Heute wird Bertha Stalder 100 Jahre alt. Gerne denkt Sie mit ihrem Ehemann an das selbst erbaute Einfamilienhaus zurück. Jetzt geniesst sie die gute Behandlung im Altersheim.

Schöne Aussicht: Bertha Stalder fühlt wohl sich in ihrem Heim. David Schnell
  • Dossier

Interview: David Schnell

Bertha Stalder, wie geht es Ihnen?
Bertha Stalder: Es geht mir gut.

Wie fühlt man sich als 100-jährige?
Körperlich geht es mir gut. Ich kann noch laufen, leide aber seit zwei Jahren an einer Demenz. Man vergisst vorzu alles.

Haben Sie im Alter ein anderes Verhältnis zu der Zeit?
Nein, eigentlich nicht. Es ist aber schon nicht mehr das Gleiche wie damals in unserem selbst gebauten Haus. Ich bin bereits im sechsten Jahr hier im Altersheim.

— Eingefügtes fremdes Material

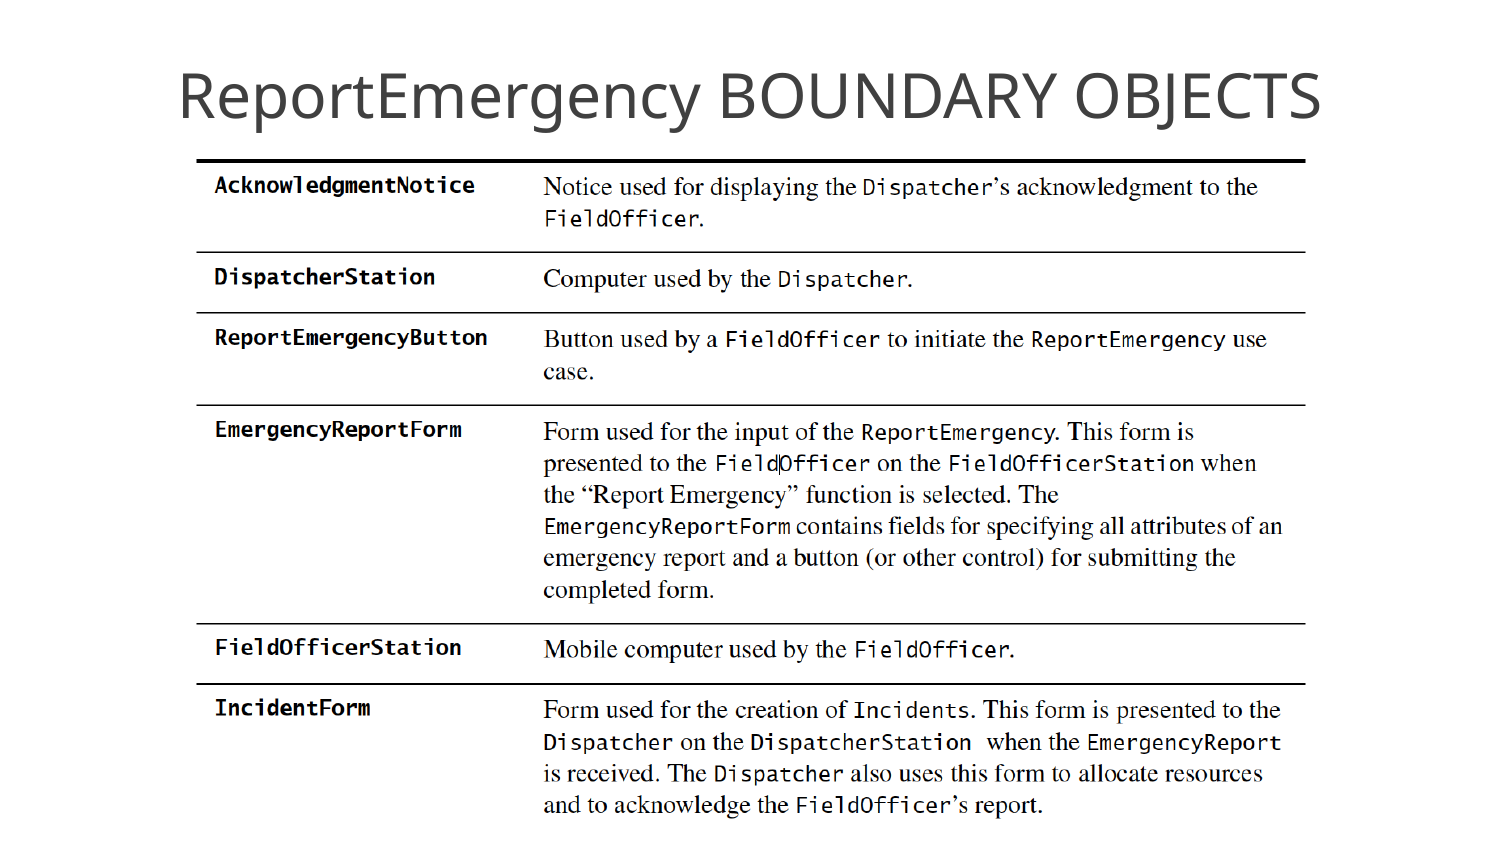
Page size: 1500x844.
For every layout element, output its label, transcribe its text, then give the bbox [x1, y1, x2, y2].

picture [192, 152, 1310, 830]
title ReportEmergency boundary objects [75, 23, 1425, 164]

Wie sieht ein ganz normaler Tag aus?
Ich werde um neun Uhr geweckt. Danach gehe ich frühstücken. Mein Ehemann hat vier Jahre lang jeden Morgen in der Küche geholfen, Gemüse zu rüsten. Ich habe ihm immer nach dem Frühstück Gesellschaft geleistet und beim Rüsten geholfen. Da er das nun seit Mitte Juni nicht mehr kann, fehlt mir diese Tätigkeit etwas. Nach dem Frühstück folgen wir beide dem Tagesprogramm. Je nach dem, was los ist. Oft gehen wir in die Schlösslistube, das Restaurant des Wohnheims. Am Abend schauen wir entweder Fernsehen oder lesen die Zeitung.

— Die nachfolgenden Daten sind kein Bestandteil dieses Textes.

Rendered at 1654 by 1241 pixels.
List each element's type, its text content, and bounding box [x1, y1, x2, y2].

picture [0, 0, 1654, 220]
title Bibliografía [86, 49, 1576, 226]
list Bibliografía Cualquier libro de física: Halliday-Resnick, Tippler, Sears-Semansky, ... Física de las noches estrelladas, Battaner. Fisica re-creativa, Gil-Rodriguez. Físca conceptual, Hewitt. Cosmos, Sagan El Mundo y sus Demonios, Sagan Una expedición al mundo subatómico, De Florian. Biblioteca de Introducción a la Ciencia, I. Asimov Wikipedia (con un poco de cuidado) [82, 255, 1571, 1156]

Womit verbringen Sie Ihre Zeit?
In der Schlösslistube, oder hier im Haus. Mit Fernsehen oder mit Zeitungen lesen. Schon seit mehreren Jahren habe ich Freude am «Bieler Tagblatt».

Glauben Sie, dass es Ihnen besser geht als anderen Hundertjährigen?
Es gibt natürlich schon Gleichaltrige, die in einem schlechteren Zustand sind. Mein Mann kann sich nur noch mit dem Rollstuhl bewegen. Ich hingegen bin zwar nur auf den Rollator angewiesen. Aber die Demenz ist halt da. Man gewöhnt sich daran, oder muss zumindest.

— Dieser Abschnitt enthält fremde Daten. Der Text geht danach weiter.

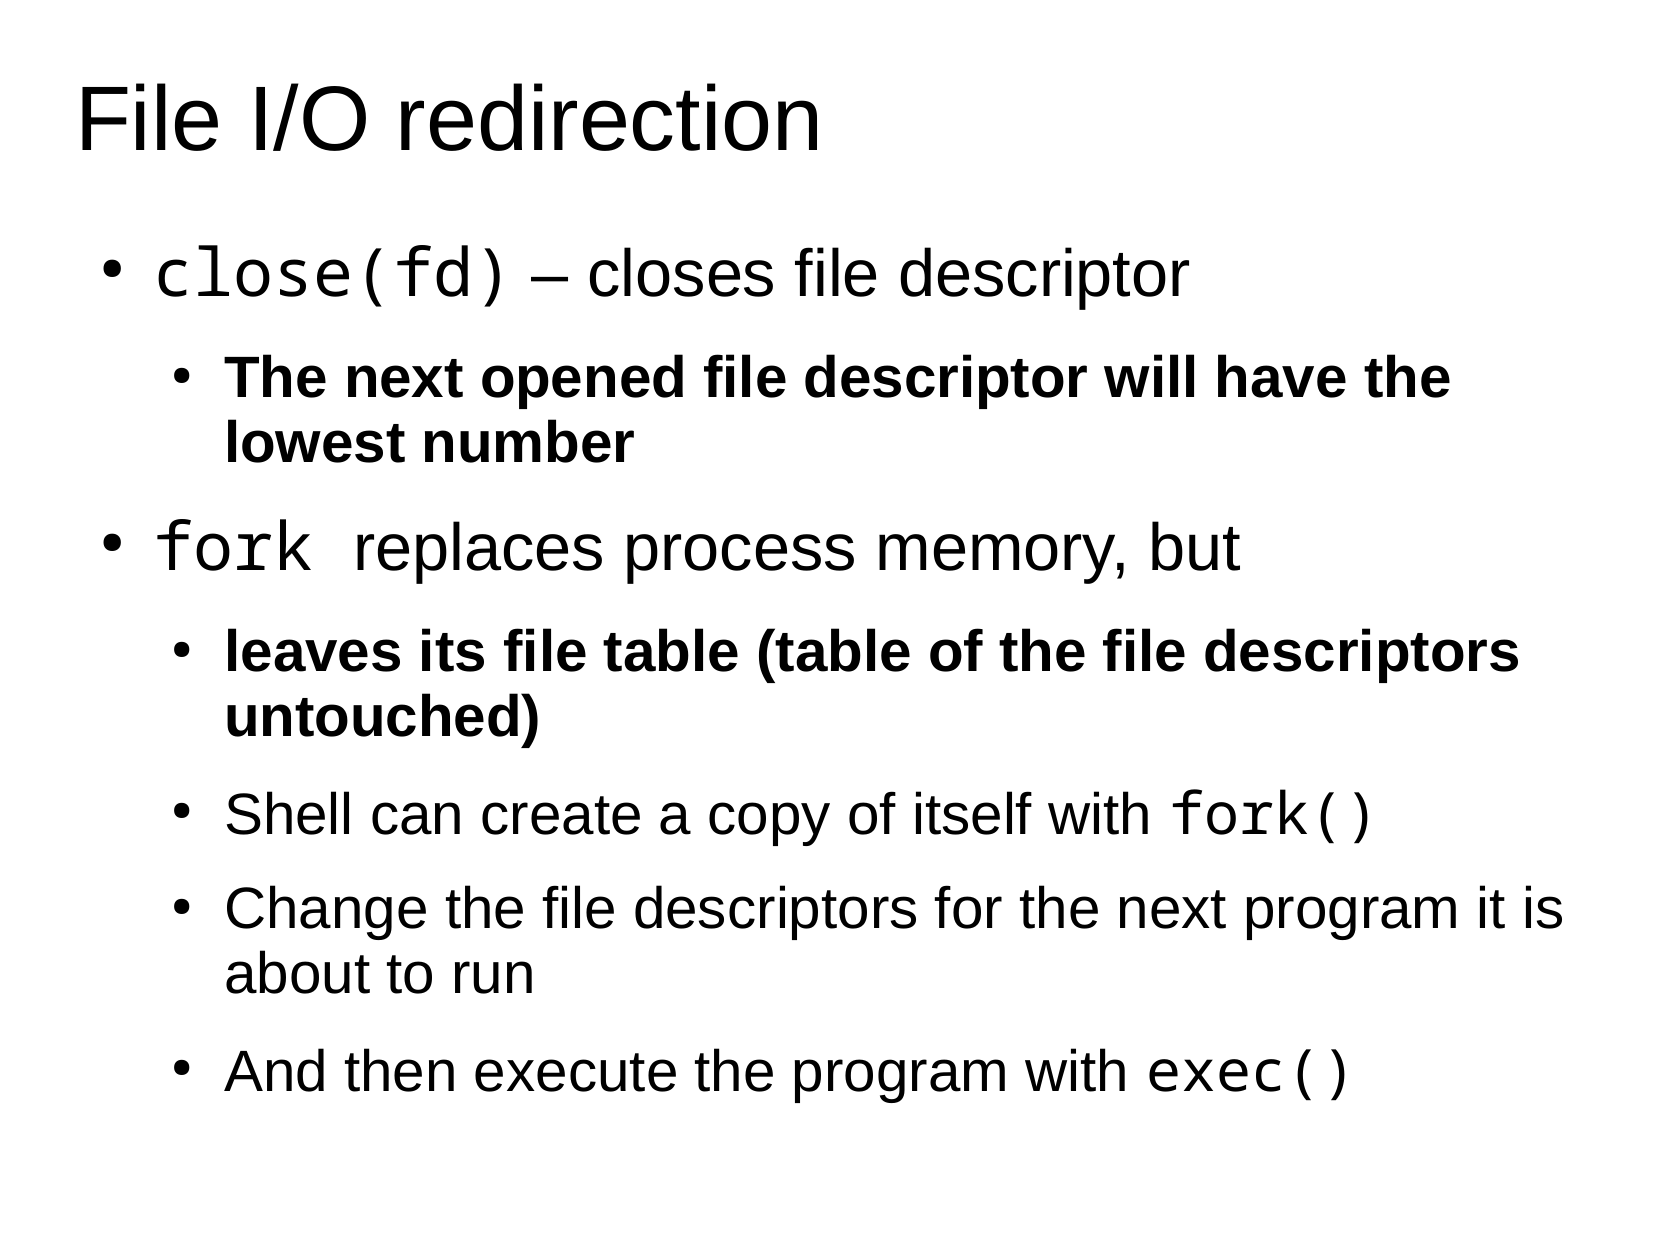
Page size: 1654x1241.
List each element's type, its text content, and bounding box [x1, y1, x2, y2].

title File I/O redirection [75, 49, 1538, 188]
list close(fd) – closes file descriptor The next opened file descriptor will have the lowest number fork replaces process memory, but leaves its file table (table of the file descriptors untouched) Shell can create a copy of itself with fork() Change the file descriptors for the next program it is about to run And then execute the program with exec() [82, 225, 1571, 1163]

Haben Sie auf eine gesunde Lebensweise geachtet?
Ja, sonst wären wir beide wohl nicht so alt geworden.

Haben Sie früher Sport getrieben?
Nein. Jedoch bin ich mittlerweile seit 70 Jahren Mitglied im Frauenchor Pieterlen. Ich singe aber schon seit ein paar Jahren nicht mehr. Ich bin Ehrenmitglied, darauf bin ich sehr stolz. Ein mal pro Jahr kommt der Chor vorbei und singt uns etwas vor.  Und getanzt habe ich sehr gerne. Vor allem Tango. Ich war früher ein echtes «Tanzfudi» (lacht).

Was essen Sie gerne?
Ragout esse ich gerne.

Haben Sie noch Ziele und Pläne?
Nein, nicht wirklich. Ich und mein Mann können beide nicht mehr ins Dorf. Wir geniessen die Zeit hier. Hier gibt es eine schöne Aussicht, gutes Essen und gute Pflege.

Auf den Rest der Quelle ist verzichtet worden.